[[ Data excerpts open ]]

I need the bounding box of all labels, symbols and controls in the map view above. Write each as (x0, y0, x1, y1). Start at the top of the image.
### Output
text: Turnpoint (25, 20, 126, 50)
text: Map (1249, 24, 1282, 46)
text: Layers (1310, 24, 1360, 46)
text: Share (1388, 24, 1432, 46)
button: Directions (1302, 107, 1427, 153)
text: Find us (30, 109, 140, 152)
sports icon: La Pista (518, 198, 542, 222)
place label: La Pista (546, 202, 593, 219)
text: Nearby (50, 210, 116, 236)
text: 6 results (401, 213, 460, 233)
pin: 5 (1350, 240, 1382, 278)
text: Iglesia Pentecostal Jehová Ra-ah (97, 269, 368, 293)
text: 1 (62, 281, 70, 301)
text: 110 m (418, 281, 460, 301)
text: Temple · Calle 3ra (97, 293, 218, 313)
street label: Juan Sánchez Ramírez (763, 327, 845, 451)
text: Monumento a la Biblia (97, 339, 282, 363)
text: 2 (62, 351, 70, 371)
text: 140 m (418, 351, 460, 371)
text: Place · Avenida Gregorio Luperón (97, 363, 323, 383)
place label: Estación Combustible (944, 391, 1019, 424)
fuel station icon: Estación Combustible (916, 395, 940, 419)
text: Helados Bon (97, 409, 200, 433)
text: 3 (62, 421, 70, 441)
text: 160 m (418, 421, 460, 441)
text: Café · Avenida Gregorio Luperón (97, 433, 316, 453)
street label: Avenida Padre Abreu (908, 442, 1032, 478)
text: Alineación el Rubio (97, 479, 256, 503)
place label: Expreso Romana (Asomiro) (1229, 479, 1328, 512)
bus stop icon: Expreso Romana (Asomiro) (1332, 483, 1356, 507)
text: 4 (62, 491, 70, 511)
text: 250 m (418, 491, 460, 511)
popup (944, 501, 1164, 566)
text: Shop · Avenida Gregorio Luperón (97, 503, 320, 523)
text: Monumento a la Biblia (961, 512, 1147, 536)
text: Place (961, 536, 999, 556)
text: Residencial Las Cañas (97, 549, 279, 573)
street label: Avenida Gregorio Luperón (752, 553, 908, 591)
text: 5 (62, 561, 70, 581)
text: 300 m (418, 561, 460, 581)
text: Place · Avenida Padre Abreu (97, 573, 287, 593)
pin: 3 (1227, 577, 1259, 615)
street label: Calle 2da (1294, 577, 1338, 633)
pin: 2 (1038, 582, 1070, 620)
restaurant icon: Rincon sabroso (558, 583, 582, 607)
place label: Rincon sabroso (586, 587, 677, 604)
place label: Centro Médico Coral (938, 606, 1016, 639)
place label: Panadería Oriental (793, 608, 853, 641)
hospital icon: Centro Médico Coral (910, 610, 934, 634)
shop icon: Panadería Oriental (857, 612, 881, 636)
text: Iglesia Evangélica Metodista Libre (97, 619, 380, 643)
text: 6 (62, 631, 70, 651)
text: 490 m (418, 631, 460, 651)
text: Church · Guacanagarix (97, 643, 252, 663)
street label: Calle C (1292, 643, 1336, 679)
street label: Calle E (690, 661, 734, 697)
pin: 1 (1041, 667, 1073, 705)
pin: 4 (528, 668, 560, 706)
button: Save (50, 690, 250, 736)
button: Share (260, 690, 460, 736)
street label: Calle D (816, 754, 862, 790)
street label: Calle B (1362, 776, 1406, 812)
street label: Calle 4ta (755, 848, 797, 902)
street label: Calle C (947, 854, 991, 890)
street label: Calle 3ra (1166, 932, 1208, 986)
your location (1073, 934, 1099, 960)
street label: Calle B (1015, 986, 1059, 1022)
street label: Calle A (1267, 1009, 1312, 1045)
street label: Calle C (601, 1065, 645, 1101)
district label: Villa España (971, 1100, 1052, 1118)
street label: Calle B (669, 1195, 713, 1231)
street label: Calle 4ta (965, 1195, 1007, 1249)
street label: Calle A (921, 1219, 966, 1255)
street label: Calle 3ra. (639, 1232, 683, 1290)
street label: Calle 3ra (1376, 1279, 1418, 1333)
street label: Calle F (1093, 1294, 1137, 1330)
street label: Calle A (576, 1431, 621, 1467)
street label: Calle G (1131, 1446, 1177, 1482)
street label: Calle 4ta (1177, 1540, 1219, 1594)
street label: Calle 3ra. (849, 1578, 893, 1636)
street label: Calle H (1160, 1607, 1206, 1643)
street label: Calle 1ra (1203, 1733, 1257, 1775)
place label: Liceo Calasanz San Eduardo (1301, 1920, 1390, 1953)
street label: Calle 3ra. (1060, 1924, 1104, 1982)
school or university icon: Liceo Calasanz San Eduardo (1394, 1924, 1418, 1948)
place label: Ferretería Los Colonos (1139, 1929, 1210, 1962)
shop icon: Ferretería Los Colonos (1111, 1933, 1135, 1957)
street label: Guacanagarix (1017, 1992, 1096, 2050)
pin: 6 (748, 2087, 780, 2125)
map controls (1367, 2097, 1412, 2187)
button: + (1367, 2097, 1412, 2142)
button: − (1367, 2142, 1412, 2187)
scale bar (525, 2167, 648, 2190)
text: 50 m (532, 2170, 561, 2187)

[[ Data excerpts closed ]]

In the entries above, find each line with the word "Luperón" and show it.

text: Place · Avenida Gregorio Luperón (97, 363, 323, 383)
text: Café · Avenida Gregorio Luperón (97, 433, 316, 453)
text: Shop · Avenida Gregorio Luperón (97, 503, 320, 523)
street label: Avenida Gregorio Luperón (752, 553, 908, 591)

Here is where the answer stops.